Quince minutos es muy poco. Nada para un equipo que aspira a ganar la Champions. Pues bien, ese es el lapso que le dedicó París Saint Germain al partido con Bayern Munich. La recta final, un rush, el epílogo de un juego dominado por los alemanes en el Parque de los Príncipes. Y durante esos tardíos instantes de furia PSG hasta pudo empatar. Habría sido injusto, sí, pero inapelable. No fue posible porque a Mbappé le anularon un gol por culpa de un off-side insignificante de Nuno Mendes en la acción previa, porque el arquero Sommer puso la cara para tapar un mano a mano y porque a Messi un defensor le frustró el grito gracias a un cierre milagroso.
Esa foto del cierre del partido es engañosa. Bayern dejó en claro durante 80’ que las estrellas de PSG siguen encapsuladas en galaxias diferentes y que el técnico Galtier manda a la cancha un equipo deshilachado, carente de un patrón de juego reconocible. PSG es un mosaico de voluntades dispersas que la está pasando mal desde el nacimiento de 2023 y ayer fue víctima de la feroz disciplina bávara. Bayern lo ahogó, le quitó la pelota y lo encerró en su cancha, pero se quedó corto con el 1-0 y puede lamentarlo. Para la vuelta de octavos de final -el 8 de marzo- falta bastante.
¿Y qué hay de Messi? El desconcierto del equipo lo arrastra, levanta la cabeza intentando detectar a Neymar y el brasileño se equivoca casi siempre. Es su peor versión en mucho tiempo. Hubo que aguardar al segundo tiempo, al ingreso de Mbappé, para que PSG encendiera la llama ofensiva. Mientras, Messi retrocede para intentar armar juego, toca corto y va, ambiciona tirar paredes que jamás se materializan, pica una y otra vez rumbo al área rival. La pelota no siempre le llega y, por lo general, viene sucia. Todo eso con dos o tres alemanes apretándolo, sometido a un rigor físico extremo.

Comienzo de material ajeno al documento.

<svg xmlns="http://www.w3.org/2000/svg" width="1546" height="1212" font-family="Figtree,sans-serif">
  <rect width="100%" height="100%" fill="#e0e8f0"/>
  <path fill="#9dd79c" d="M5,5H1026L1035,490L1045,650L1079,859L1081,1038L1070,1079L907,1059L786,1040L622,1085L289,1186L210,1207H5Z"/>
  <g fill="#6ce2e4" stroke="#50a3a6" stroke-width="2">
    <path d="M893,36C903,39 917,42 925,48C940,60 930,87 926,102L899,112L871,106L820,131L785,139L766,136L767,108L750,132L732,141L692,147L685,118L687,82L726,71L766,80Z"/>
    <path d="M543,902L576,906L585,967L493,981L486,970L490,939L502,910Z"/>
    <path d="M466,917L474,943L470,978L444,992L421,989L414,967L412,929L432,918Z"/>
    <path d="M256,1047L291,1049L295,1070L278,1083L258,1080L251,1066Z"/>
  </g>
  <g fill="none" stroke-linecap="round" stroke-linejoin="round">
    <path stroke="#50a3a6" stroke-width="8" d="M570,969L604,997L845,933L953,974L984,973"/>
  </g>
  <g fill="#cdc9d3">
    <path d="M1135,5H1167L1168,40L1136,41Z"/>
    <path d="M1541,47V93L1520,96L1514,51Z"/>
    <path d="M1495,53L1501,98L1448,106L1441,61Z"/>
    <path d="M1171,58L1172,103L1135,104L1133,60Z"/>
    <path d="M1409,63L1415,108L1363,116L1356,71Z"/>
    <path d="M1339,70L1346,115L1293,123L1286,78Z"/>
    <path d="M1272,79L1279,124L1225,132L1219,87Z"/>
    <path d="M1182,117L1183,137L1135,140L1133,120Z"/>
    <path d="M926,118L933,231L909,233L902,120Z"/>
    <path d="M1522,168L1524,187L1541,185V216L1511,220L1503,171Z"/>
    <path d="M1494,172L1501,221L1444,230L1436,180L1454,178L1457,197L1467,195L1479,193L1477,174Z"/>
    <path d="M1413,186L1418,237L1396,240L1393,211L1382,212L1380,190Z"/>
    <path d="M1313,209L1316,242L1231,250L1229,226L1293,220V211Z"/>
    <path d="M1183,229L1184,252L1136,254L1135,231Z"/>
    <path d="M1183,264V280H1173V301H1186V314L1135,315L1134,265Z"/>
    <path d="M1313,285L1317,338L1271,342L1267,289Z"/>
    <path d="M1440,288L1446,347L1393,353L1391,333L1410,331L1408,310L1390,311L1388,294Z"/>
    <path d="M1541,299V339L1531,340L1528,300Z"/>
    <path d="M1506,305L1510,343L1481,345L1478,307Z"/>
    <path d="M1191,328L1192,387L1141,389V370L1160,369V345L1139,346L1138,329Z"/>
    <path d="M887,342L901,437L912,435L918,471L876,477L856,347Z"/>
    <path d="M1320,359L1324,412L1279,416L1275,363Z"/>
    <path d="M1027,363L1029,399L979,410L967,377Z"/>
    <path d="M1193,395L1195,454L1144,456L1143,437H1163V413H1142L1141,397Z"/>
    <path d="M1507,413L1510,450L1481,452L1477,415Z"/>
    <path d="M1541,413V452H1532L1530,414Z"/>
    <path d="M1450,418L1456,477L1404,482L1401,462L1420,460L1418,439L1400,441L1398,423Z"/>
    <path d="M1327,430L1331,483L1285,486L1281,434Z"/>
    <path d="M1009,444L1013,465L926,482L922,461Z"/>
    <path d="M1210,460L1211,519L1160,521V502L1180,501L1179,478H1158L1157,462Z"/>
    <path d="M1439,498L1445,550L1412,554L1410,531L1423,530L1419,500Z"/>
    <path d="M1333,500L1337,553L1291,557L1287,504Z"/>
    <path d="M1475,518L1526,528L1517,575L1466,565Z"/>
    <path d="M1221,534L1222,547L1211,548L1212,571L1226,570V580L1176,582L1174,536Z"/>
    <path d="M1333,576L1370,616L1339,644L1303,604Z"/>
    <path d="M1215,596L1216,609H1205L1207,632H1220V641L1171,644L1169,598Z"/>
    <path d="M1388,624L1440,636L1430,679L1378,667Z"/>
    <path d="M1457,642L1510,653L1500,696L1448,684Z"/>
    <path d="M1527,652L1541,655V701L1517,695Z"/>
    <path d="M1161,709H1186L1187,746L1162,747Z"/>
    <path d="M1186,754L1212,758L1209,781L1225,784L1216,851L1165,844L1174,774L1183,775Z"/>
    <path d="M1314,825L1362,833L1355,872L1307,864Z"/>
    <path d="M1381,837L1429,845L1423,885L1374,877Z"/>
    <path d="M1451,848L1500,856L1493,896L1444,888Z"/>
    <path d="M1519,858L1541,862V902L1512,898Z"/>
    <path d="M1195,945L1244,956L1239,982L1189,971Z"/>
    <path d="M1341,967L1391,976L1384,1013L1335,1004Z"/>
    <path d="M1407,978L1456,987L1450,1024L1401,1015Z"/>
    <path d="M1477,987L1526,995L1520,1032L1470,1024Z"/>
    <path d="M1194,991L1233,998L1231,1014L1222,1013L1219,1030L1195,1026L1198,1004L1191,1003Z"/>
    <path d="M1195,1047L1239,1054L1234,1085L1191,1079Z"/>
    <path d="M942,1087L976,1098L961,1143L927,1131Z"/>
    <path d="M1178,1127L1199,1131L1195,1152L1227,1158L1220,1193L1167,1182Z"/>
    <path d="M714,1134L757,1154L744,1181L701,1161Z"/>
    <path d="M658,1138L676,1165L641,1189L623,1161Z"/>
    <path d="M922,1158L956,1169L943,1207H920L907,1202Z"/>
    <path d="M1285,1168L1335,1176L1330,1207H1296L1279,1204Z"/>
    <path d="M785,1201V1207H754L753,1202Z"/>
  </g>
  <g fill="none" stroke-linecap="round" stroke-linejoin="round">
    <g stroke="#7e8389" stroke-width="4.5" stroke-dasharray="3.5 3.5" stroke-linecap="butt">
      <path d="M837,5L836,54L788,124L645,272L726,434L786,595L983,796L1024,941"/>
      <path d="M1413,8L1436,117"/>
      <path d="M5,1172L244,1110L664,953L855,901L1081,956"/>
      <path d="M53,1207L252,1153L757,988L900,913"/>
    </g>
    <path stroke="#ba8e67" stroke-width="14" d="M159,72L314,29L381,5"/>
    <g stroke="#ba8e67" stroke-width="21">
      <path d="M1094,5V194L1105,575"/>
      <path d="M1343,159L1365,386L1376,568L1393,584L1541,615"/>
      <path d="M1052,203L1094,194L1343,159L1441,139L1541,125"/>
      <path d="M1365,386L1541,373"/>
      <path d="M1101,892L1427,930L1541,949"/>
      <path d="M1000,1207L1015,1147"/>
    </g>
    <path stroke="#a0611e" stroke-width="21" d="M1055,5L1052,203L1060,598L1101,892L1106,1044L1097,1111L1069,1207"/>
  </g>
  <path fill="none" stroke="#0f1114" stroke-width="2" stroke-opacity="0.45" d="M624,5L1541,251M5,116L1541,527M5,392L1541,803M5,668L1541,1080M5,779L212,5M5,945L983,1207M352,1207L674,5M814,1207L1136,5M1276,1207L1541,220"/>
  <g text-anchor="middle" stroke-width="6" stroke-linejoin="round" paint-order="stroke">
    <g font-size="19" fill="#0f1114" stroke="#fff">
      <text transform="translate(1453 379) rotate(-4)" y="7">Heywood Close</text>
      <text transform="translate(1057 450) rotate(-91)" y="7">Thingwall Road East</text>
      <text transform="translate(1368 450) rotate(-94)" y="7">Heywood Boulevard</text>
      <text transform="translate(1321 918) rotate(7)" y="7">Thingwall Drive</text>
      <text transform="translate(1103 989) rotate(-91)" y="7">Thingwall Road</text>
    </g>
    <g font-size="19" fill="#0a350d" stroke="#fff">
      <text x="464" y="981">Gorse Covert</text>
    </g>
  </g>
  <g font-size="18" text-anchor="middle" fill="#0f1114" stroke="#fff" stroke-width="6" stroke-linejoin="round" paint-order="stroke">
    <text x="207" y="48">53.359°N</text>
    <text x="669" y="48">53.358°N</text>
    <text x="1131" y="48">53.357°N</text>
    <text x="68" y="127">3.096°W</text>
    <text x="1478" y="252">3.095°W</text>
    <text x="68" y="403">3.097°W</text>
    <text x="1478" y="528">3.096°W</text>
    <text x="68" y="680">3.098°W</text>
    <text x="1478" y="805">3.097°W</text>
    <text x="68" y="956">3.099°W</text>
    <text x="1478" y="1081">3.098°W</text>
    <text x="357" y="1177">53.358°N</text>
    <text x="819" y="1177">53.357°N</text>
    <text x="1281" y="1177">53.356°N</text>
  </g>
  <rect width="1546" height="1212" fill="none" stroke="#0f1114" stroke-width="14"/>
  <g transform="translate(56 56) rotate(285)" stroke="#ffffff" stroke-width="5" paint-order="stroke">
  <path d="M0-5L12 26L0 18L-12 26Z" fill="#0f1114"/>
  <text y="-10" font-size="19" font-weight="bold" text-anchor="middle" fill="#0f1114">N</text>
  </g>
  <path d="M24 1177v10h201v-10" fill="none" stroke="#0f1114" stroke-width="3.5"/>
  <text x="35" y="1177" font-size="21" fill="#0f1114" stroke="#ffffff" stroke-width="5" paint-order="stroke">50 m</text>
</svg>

Es un Messi desafiado, obligado a una terrenalidad desacostumbrada que lo lleva a perder la pelota, a tropezar, a estrellar un tiro libre en la barrera. Es un Messi notoriamente incómodo por todo lo que sucede a su alrededor, metáfora que se extiende afuera de la cancha.
Muy poco, casi nada para un equipo obsesionado con ganar la Champions. Ese es el PSG que durante el primer tiempo no pateó al arco de Bayern Munich. Nagelsmann, el DT visitante, ganó una batalla táctica clave. Sabedor de la trascendencia de Hakimi y de sus cabalgatas por la banda derecha, anuló esa pieza decisiva de PSG ubicando a Kingsley Coman de wing izquierdo. El francés, astilla del palo francés que acostumbra a hacer sangrar a su ex equipo, torturó a Hakimi con sus gambetas y lo asfixió al punto de que Galtier lo reemplazó en el complemento. Y hubo más de Coman, porque marcó el gol conectando a la perfección un envío de Alphonso Davies. La pelota se le escurrió bajo el cuerpo a Donnaruma, único error achacable al arquero de PSG, que por lo demás regaló un par de excelentes atajadas.
La dupla de centrales Sergio Ramos-Marquinhos fue lo mejor del anfitrión y eso lo dice todo. Los alemanes, conducidos por el capitán Kimmich y con destellos del talentoso Musiala, marcaron el compás del juego. Hasta que en los 10 minutos finales PSG se sacudió el sopor, en buena medida acicateado por Mbappé, y le puso pimienta al partido. Necesitará infinitamente más de eso para dar vuelta la historia en Munich. La tiene muy difícil.